YOUR TASKS:
**A)** Answer these from the essay on Galway Kinnell:
(i) Where was the writer teaching in the winter of 1946-47?
(ii) What later title was given to "A Morning Wake among the Dead"?
(iii) Which two animal poems in Body Rags does the essay name?
**B)** Go on with the essay on Galway Kinnell, picking up right after its final sentence.

DOCUMENT EXTRACT:
++++++

SOURCE: "Kinnell, Galway," in Contemporary Poets, 3rd Ed., New York: St. Martin's Press, 1980, pp. 835-37.

In the winter of 1946-47, when I was teaching at Princeton University, a dark-shocked student, looking more like a prize fighter than a literary man, showed me a poem, maybe his first. I remember it as a Wordsworthian sonnet, not what the avant-garde of Princeton, Blackmur or Berryman, would have taken to—old diction, no modern flair. But the last couplet had a romantic fierceness that amazed me. The man who had done that could go beyond any poetic limits to be assigned. I was reckless enough to tell him so.

I was to lecture at Black Mountain that summer. He took a bit of his G.I. money and came along. Apart from some works of mine which seemed to move him, it was to Yeats that he gave himself with the totality that has always characterized him. By the fall he had written the first form of a four-page poem, "A Morning Wake among the Dead" (later called "Among the Tombs"), which foreshadowed in volcanic latency all his later long poems. The deathhaunted, tragic Kinnell had already spoken, though it would take years for the fact to be recognized.

In form, Kinnell was still using a romantic and Miltonic pentameter almost totally remade under impacts from Donne and the moderns—meter purposely broken up, rhymes concealed—a demonic wrestling with traditional measures. His matter was the reaffirmation of the Promethean and pioneer daring of America, to which I also, after the neo-Augustinian resignations of the war, was committed. He wrote a whole volume of Western poems which did not find a publisher, though some of them, revised, appear in the first sections of What a Kingdom It Was.

About 1956 Kinnell was able to get abroad. It was not too late for his "Prairie" style to be infused with French modernism, though without losing its passionate immediacy. The most remarkable fruit of this is "The Supper after the Last," in What a Kingdom, a symbolist vision and statement, at one time Promethean-romantic and mysteriously avant-garde.

Kinnell's break with traditional form has continued, leading to his espousal of free verse as the only possible medium for an American poet. It is significantly to Whitman that he has returned, with some inspiration from William Carlos Williams. But anyone who will take the twisted rhymes of the earlier Kinnell and set them beside the free verse of recent works—that staggering diptych of animal poems, "The Porcupine" and "The Bear" in Body Rags—will sense how far everything that has occurred, both in content and form, was within the province of the original Apocalyptic vision of "A Morning Wake among the Dead."

++++++

LISTING:
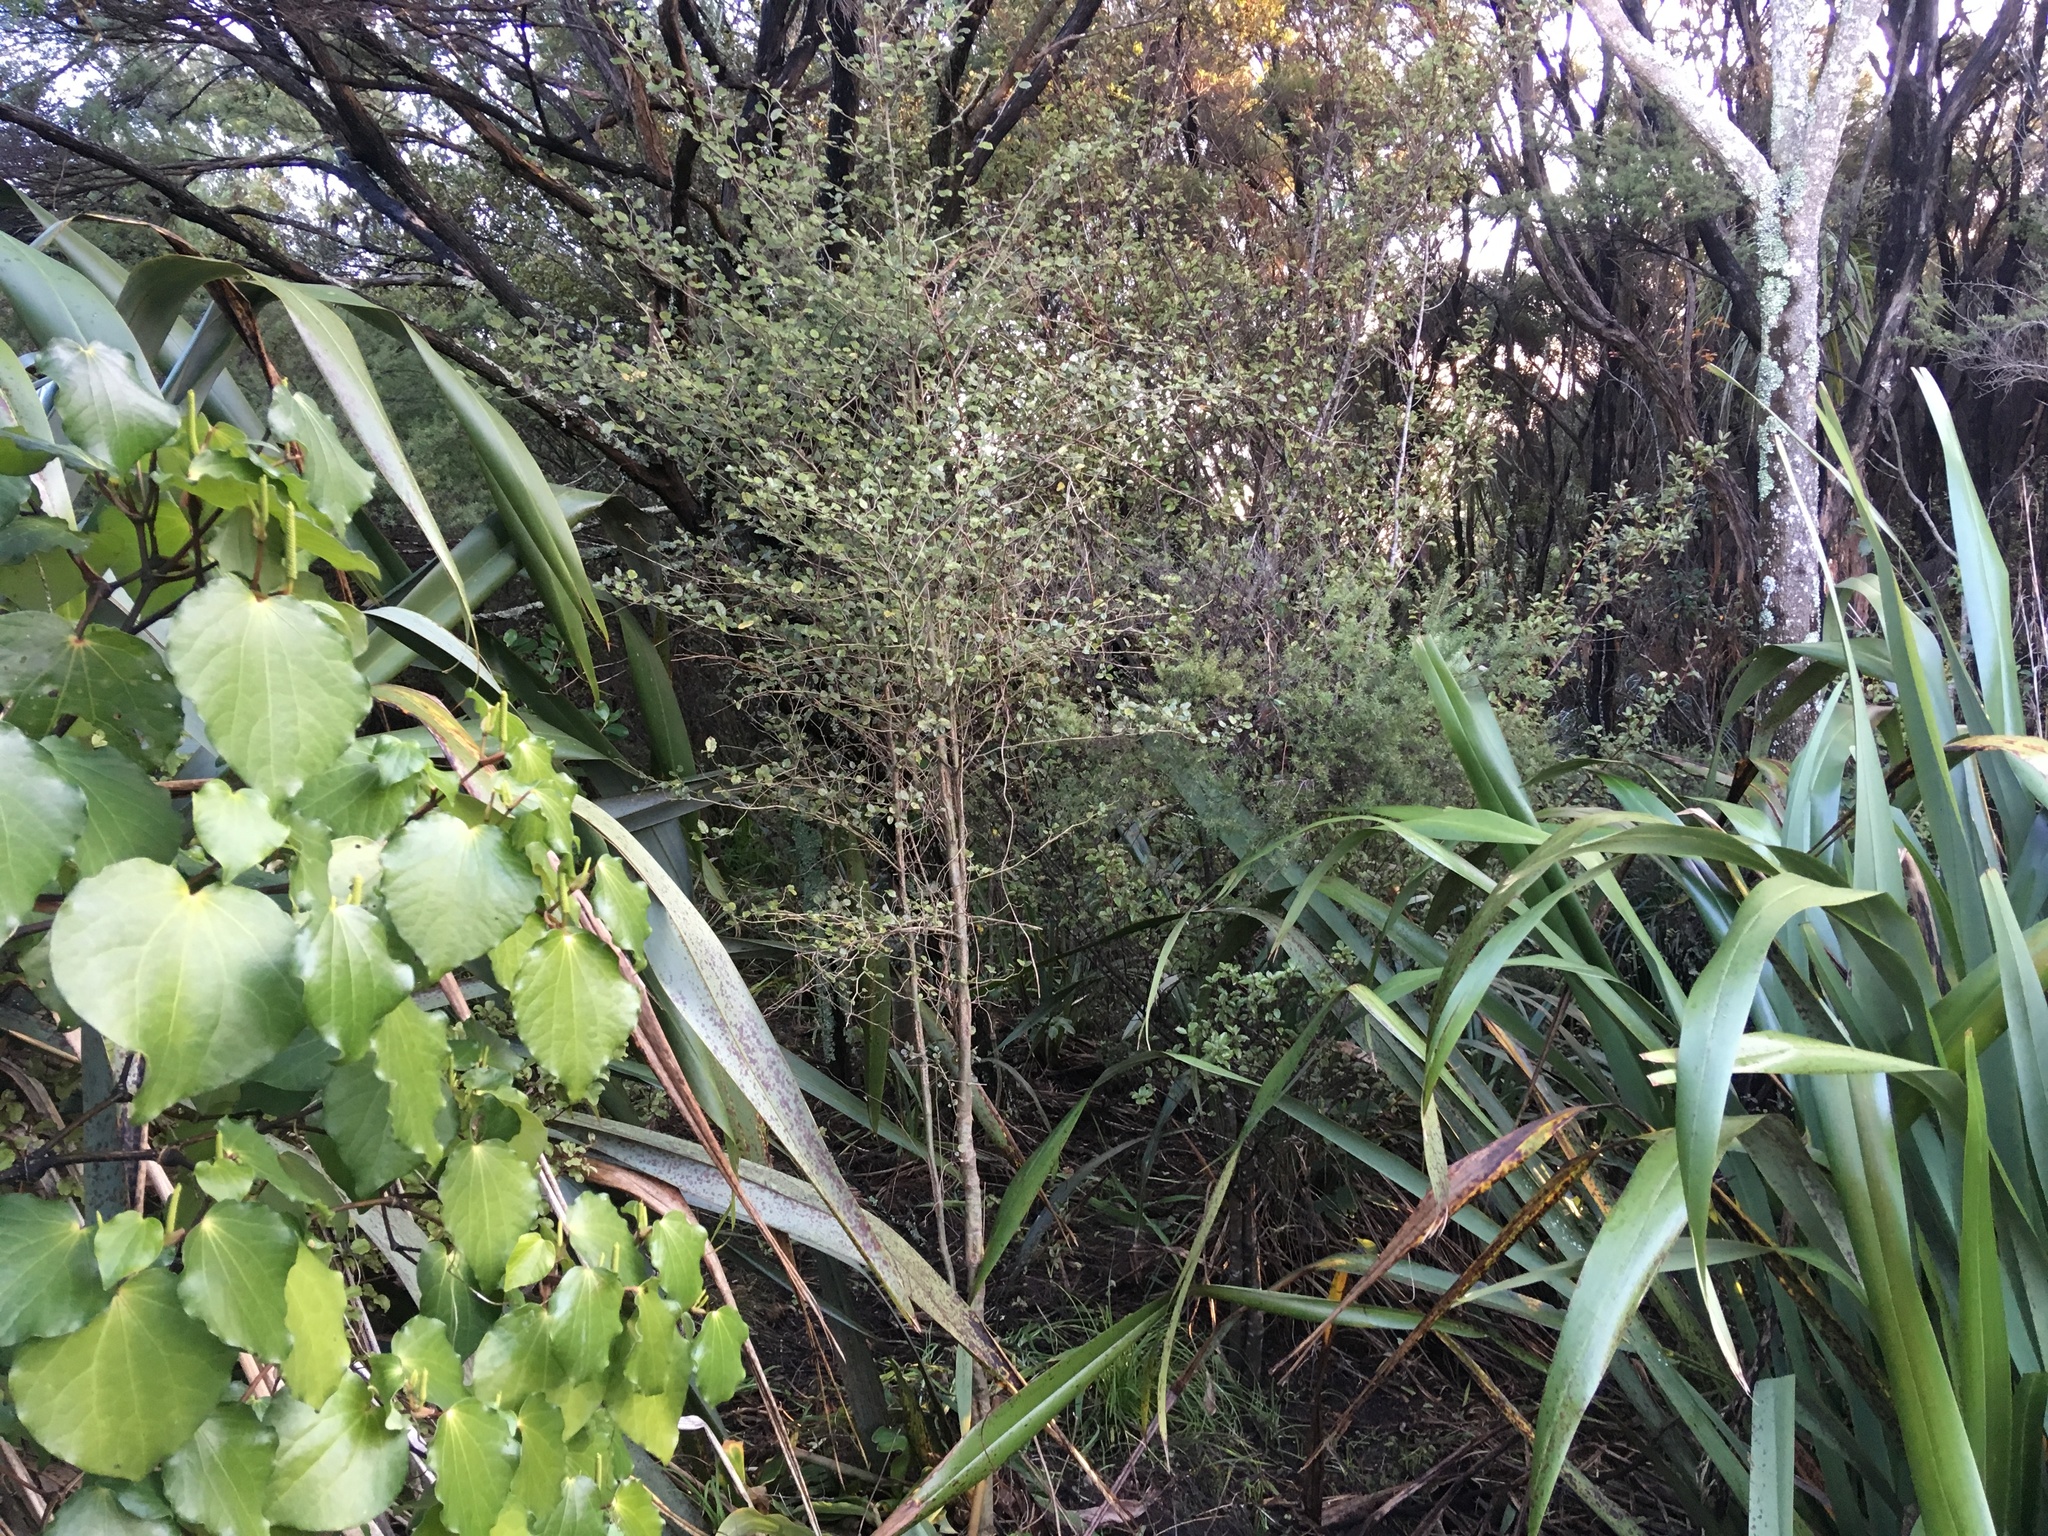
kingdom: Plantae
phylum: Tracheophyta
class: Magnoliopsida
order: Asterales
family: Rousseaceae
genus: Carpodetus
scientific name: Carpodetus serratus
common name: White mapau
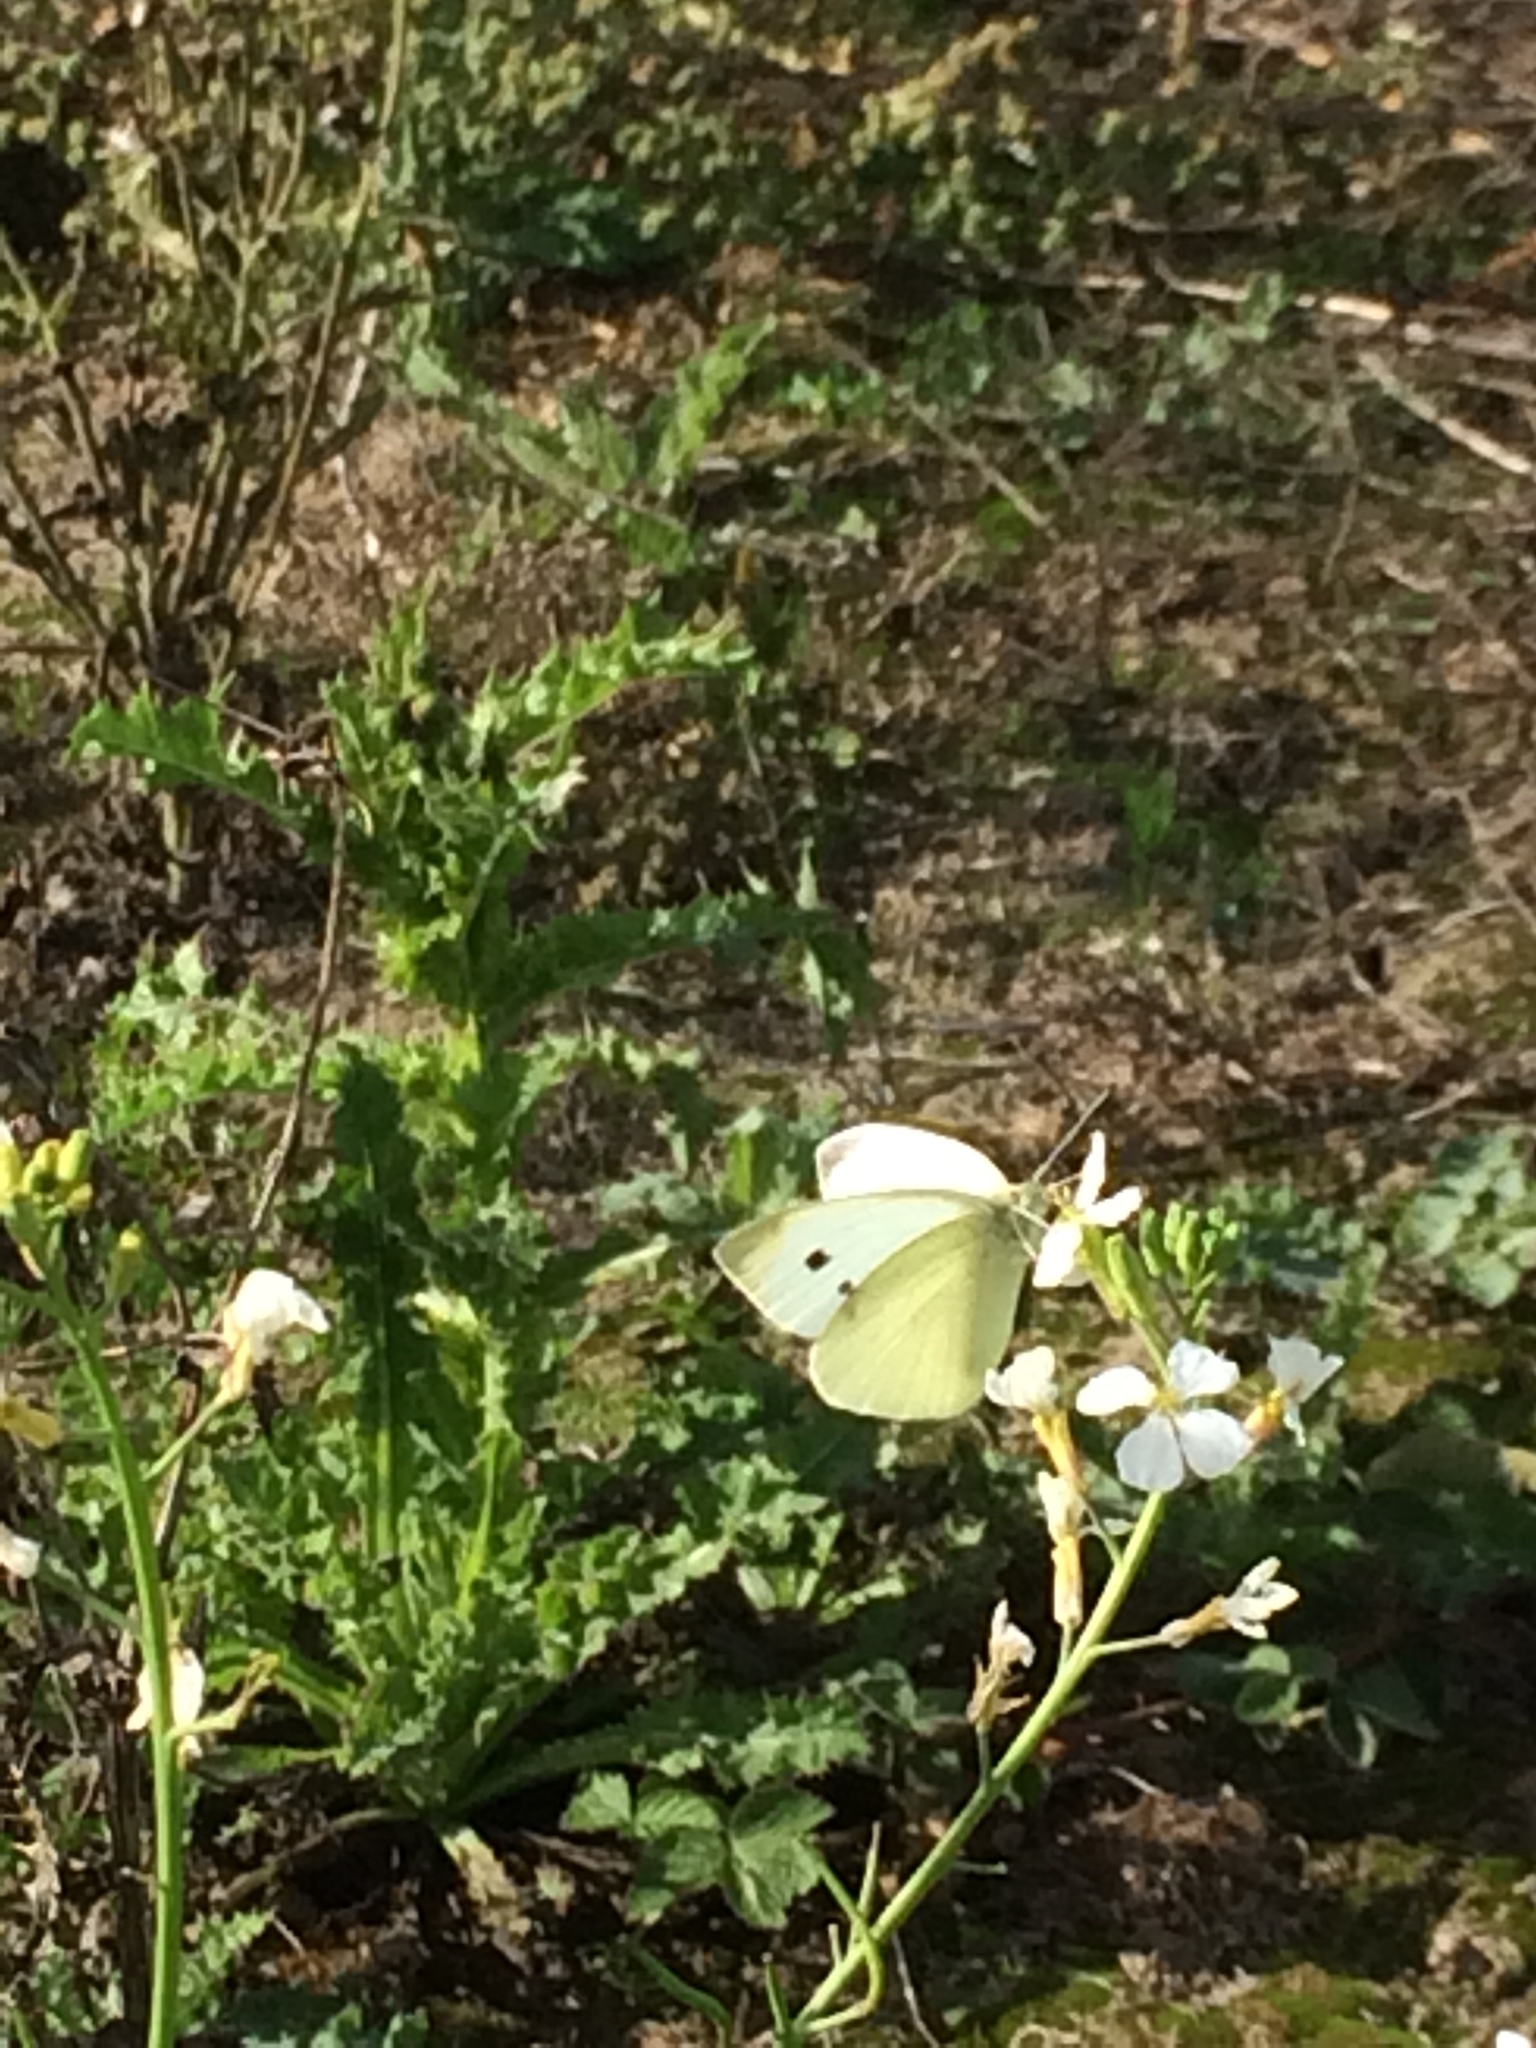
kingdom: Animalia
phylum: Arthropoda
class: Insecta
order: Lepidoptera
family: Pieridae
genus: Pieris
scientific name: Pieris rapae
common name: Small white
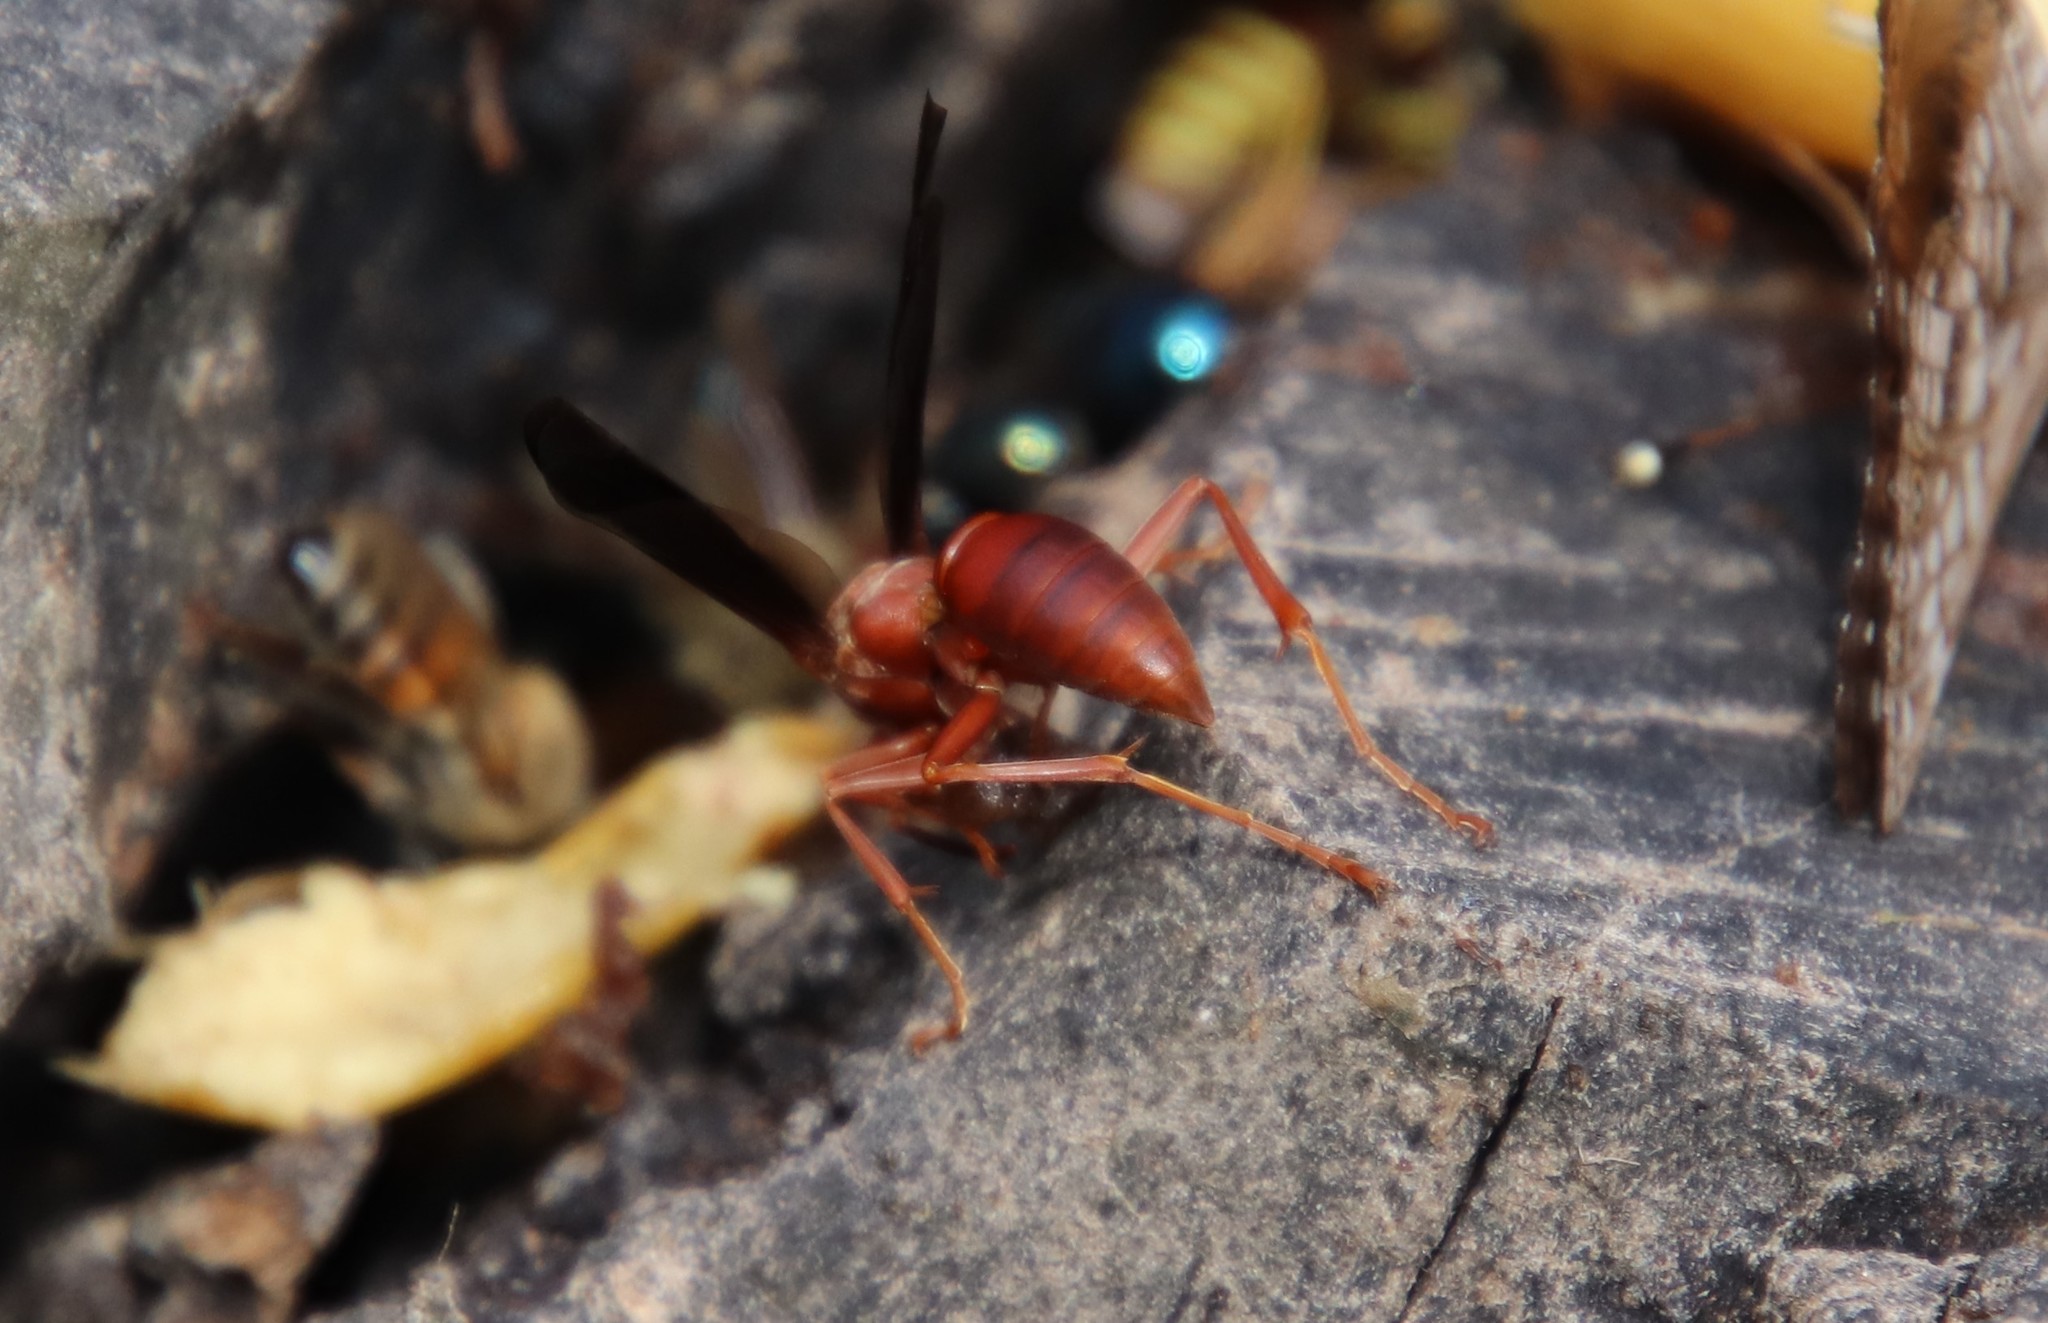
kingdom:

++++++

ANSWER LIST:
**A)**
(i) Princeton University
(ii) "Among the Tombs"
(iii) "The Porcupine" and "The Bear"

**B)**
What distinguishes that vision from anything else on the contemporary scene is its continuation of the titanism of the last century—whatever flamed from Goethe's Faust through Melville, Nietzsche, Rimbaud, to Rilke, Yeats, Jeffers. There is a sense in which Galway Kinnell has remained faithful to this heritage, though for a long time it handicapped him among those of a more oblique and verbal trend, poets who grew up as it were after Pound. Thus a review of Body Rags (in the New York Review of Books) spent most of its time complaining that Kinnell didn't write like Berryman—as if he hadn't had his chance at that and decided early against it.

Within Kinnell's passionate and personal vein, two drifts have revealed themselves, that of the longer poem prefigured in "A Morning Wake," "The Avenue Bearing the Initial of Christ," and "The Last River," and that of clarified small lyrics aimed at an ultimate transparency. The lyrical tendency reaches its earliest perfection in "First Song" ("Then it was dusk in Illinois") as in the other tender pieces ("Island of Night," "A Walk in the Country") published in Rolfe Humphries' New Poems though not included by Kinnell in any of his volumes. So too with "Spring Oak," a poem that illustrates Kinnell's critical pronouncement in his Beloit "Self-Study": "Only meaning is truly interesting." Even in Body Rags there are such distillates, "The Falls" and "How Many Nights." Reading them, as the "Self-Study" had also said, is "like opening a window on the thing the poem is talking about":

How many nights
have I lain in terror,
O Creator Spirit,
Maker of night and day,

only to walk out
the next morning over the frozen world
hearing under the creaking of snow
faint, peaceful breaths …
… snake,
bear, earthworm, ant …

and above me
a wild crow crying "yaw yaw yaw"
from a branch nothing cried from ever in my life.

Against such poems, the underworld involvement of "The Last River" goes another road, groping through caves and antres of "the flinty, night-smelling depths," "waiting by the grief-tree of the last river."

Kinnell's second book, Flower Herding on Mount Monadnock, as the title suggests (strange the Indian name for that solitary mountain on a peneplane should hold the Greek root of the One), is largely in the lyrical mode. Even the Wagnc rian love-death has wonderfully refined itself in "Poems of Night": "A cheekbone. / A curved piece of brow, / A pale eyelid / Float in the dark, / And now I make out / An eye, dark, / wormed with the far-off, unaccountable lights." While the title poem and "Spindrift"—"Sit down / By the clanking shore/Of this bitter, beloved sea"—stand at the pinnacle of the poignantly pure and deeply transparent.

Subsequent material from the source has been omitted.